Bills’ Discord Is Music to the Ears of Browns

Share
TIMES STAFF WRITER

All anybody here seems to want to talk about is an anticipated showdown for the AFC championship next week between the Cleveland Browns and the Denver Broncos, who twice in the last three years kept the Browns out of the Super Bowl.

Up first for the Browns, however, are the embattled Buffalo Bills, their opponents today in an AFC playoff game at Municipal Stadium.

The underdog Bills (9-7) staggered into the postseason, losing three consecutive games before closing the season with a 37-0 rout of the New York Jets.

Advertisement

Quarterback Jim Kelly, whose abrasiveness was tolerated when the Bills were at their best, has been criticized by the fans, the media and his teammates.

And in an even more surprising development, Kelly has raised questions about his confidence, once thought to be unshakable.

In-fighting among the Bills started in the second week of the season, when Kelly exchanged words with a receiver who was later released, and heated up three weeks later, when Kelly suffered a separated left shoulder in a 37-14 loss to the Indianapolis Colts.

At a news conference the next day, Kelly blamed the injury on a missed block by tackle Howard Ballard.
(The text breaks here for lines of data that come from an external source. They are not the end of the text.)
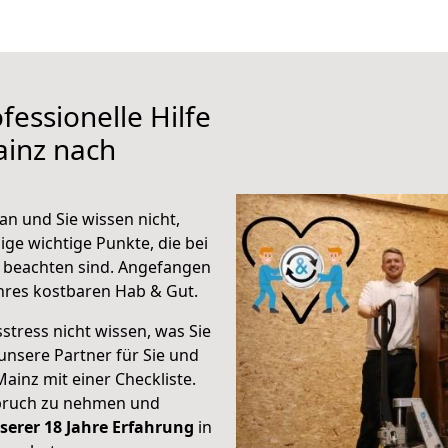
fessionelle Hilfe
ainz nach
n und Sie wissen nicht,
ige wichtige Punkte, die bei
 beachten sind.
Angefangen
hres kostbaren Hab & Gut.
stress nicht wissen, was Sie
unsere Partner für Sie und
Mainz mit einer Checkliste.
spruch zu nehmen und
serer 18 Jahre Erfahrung
in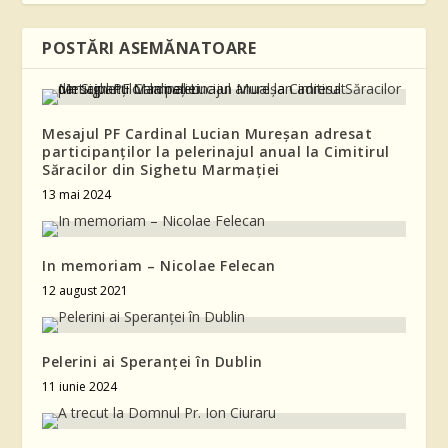
POSTĂRI ASEMĂNATOARE
Mesajul PF Cardinal Lucian Mureșan adresat
participanților la pelerinajul anual la Cimitirul
Săracilor din Sighetu Marmației
13 mai 2024
In memoriam – Nicolae Felecan
12 august 2021
Pelerini ai Speranței în Dublin
11 iunie 2024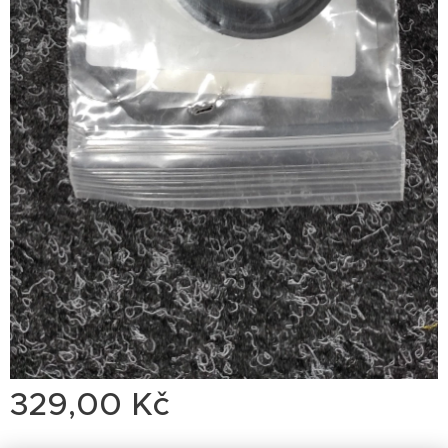
329,00
Kč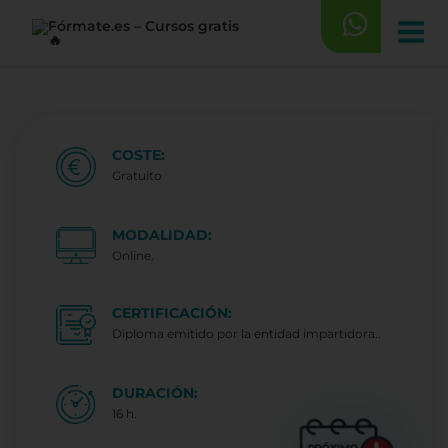
Saltar
al
contenido
COSTE:
Gratuito
MODALIDAD:
Online.
CERTIFICACIÓN:
Diploma emitido por la entidad impartidora..
DURACIÓN:
16 h.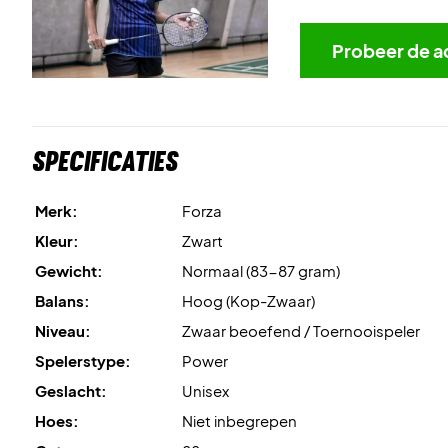
Probeer de a
Specificaties
Merk:
Forza
Kleur:
Zwart
Gewicht:
Normaal (83-87 gram)
Balans:
Hoog (Kop-Zwaar)
Niveau:
Zwaar beoefend / Toernooispeler
Spelerstype:
Power
Geslacht:
Unisex
Hoes:
Niet inbegrepen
Angering his teammates further, Kelly also said that Ballard was the weak link in the Bills’ offensive line.

Two weeks later, while watching a videotape of a 34-3 victory over the Jets, assistant coaches Nick Nicolau and Tom Bresnahan got into a fistfight. Nicolau reportedly punched Bresnahan, opening a cut on his chin, and also drove Bresnahan’s head through a plasterboard wall, opening a cut on his forehead.
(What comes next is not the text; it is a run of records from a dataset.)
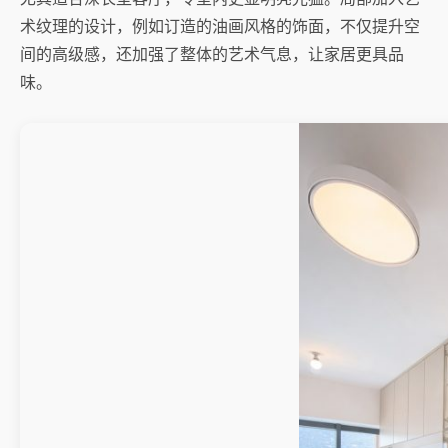
术纹理的设计，例如订造的油画风格的饰面，不仅提升空
间的高级感，还加强了整体的艺术气息，让家居更具品
味。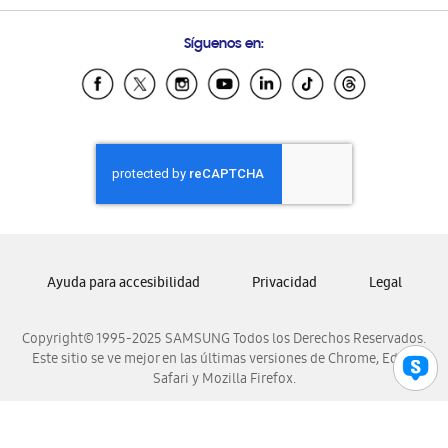
Condiciones de Compra
Preguntas Frecuentes
Samsung Costa Rica
Síguenos en:
Samsung Ecuador
Samsung El Salvador
Samsung Guatemala
Samsung Honduras
Samsung Nicaragua
Samsung Panamá
Samsung República Dominicana
Samsung Venezuela
Ayuda para accesibilidad
Privacidad
Legal
Copyright© 1995-2025 SAMSUNG Todos los Derechos Reservados.
Este sitio se ve mejor en las últimas versiones de Chrome, Edge,
Safari y Mozilla Firefox.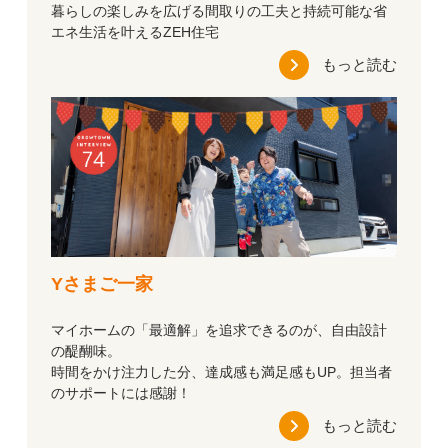
暮らしの楽しみを広げる間取りの工夫と持続可能な省
エネ生活を叶えるZEH住宅
もっと読む
Yさまご一家
マイホームの「最適解」を追求できるのが、自由設計
の醍醐味。
時間をかけ注力した分、達成感も満足感もUP。担当者
のサポートには感謝！
もっと読む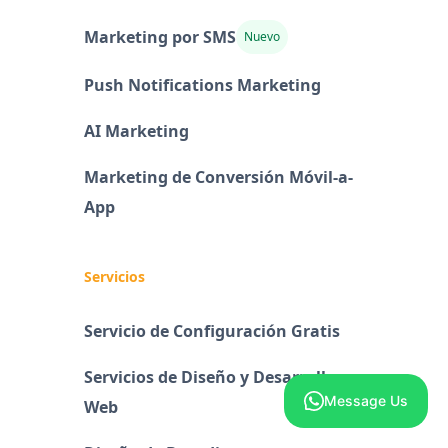
Marketing por SMS
Nuevo
Push Notifications Marketing
AI Marketing
Marketing de Conversión Móvil-a-
App
Servicios
Servicio de Configuración Gratis
Servicios de Diseño y Desarrollo
Message Us
Web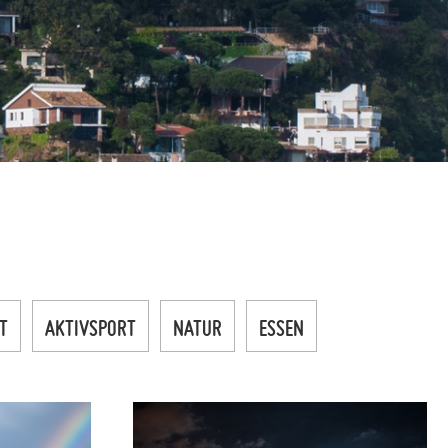
T
AKTIVSPORT
NATUR
ESSEN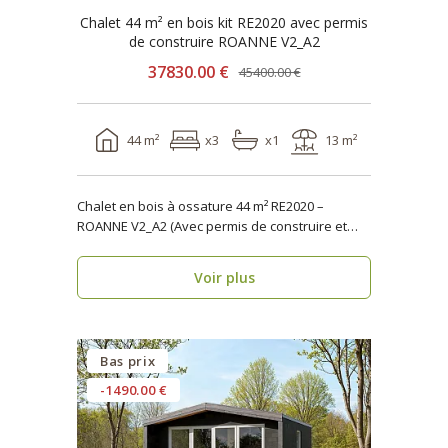
Chalet 44 m² en bois kit RE2020 avec permis
de construire ROANNE V2_A2
37830.00 €
45400.00 €
44 m²
x3
x1
13 m²
Chalet en bois à ossature 44 m² RE2020 –
ROANNE V2_A2 (Avec permis de construire et
terrasse) ..
Voir plus
Bas prix
-1490.00 €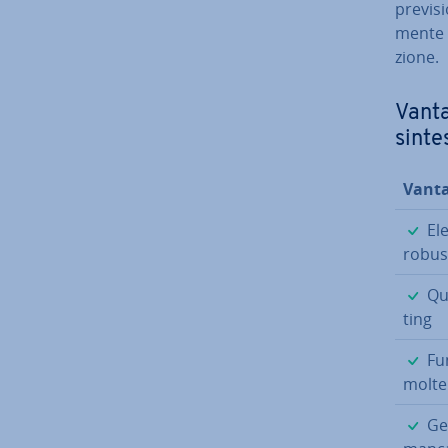
pre­vi­s
men­te 
zio­ne.
Vanta
sinte
Vanta
Ele
ro­bu­s
Qua
ting
Fu
molte 
Ges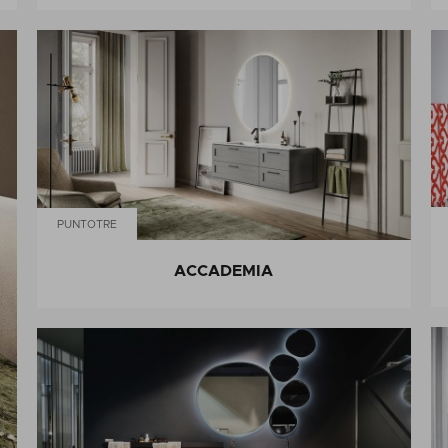
PUNTOTRE
ACCADEMIA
Kelly returned after being sidelined for three games, leading the Bills to a 24-7 victory over the Cincinnati Bengals in Week 12 that established the Bills among the elite in the AFC.

Advertisement

All seemed well, or well enough.

But after Kelly played poorly the next week in a 17-16 loss at Seattle, running back Thurman Thomas told a cable television audience that quarterback was the Bills’ weak link.

Then, after Kelly saw three of his passes intercepted the next week in a 22-19 loss to the New Orleans Saints, Kelly was asked if his confidence had been shaken.
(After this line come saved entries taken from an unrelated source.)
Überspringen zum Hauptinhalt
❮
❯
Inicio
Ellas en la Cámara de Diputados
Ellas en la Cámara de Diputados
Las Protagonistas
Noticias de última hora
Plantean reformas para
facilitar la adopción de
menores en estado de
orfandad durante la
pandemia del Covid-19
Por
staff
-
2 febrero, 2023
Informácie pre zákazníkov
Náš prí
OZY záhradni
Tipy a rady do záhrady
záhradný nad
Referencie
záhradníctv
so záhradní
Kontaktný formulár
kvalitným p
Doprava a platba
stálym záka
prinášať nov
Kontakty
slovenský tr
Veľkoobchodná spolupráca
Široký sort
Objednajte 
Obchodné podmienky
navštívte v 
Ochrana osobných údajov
“You might say that,” he said.

The next day, he was pulled aside for a pep talk by Coach Marv Levy, who had always defended Kelly’s brashness, calling it more than mere bravado.

Kelly threw three more interceptions in a 21-10 loss to the San Francisco 49ers, but none in the romp over the Jets.

Asked this week about the bickering among the Bills, Levy said: “That’s behind us, and I’m not talking about it anymore.”

Meanwhile, the Browns (9-6-1) endured hard times of their own.

Or some did, anyway.

Quarterback Bernie Kosar has weathered his most trying season, being asked to lead an offense that was without Kevin Mack, the Browns’ leading rusher in each of the previous five seasons, for all but the last four games.

Advertisement

When Kosar was pulled in the fourth quarter of a 21-0 loss to the Bengals in Week 13, the Browns had scored 37 points in four games.

In a poll conducted the next week by a Buffalo TV station, only 51% of the record 28,500 respondents said they favored Kosar as the Browns’ quarterback over his backup, journeyman Mike Pagel.

Kosar, who has led the Browns into the playoffs in each of his five NFL seasons, was angered by the lack of support from the fans and also was troubled by Coach Bud Carson’s refusal to support him publicly. Carson didn’t announce his starter for the next week’s game against the Colts until moments before the kickoff.

Carson later claimed he was only trying to keep the Colts guessing and that Kosar’s job never was in jeopardy.

Whatever the reasoning, Kosar threw for 353 yards against the Colts. But the Browns lost, 23-17, when Mike Prior intercepted a pass by Kosar in overtime and returned it 58 yards for a touchdown.

Winless in four games, the Browns then closed the season with victories over the Minnesota Vikings, 23-17 in overtime, and the Houston Oilers, 24-20.

Advertisement

Mack, jailed for a drug conviction during most of the season, then suffered a knee injury. He gained 27 of his 62 yards in the game-winning drive against the Oilers, scoring on a four-yard run with 39 seconds left.

Once again, the Browns were AFC Central champions.

Only a more troubled team stands between them and another AFC title game.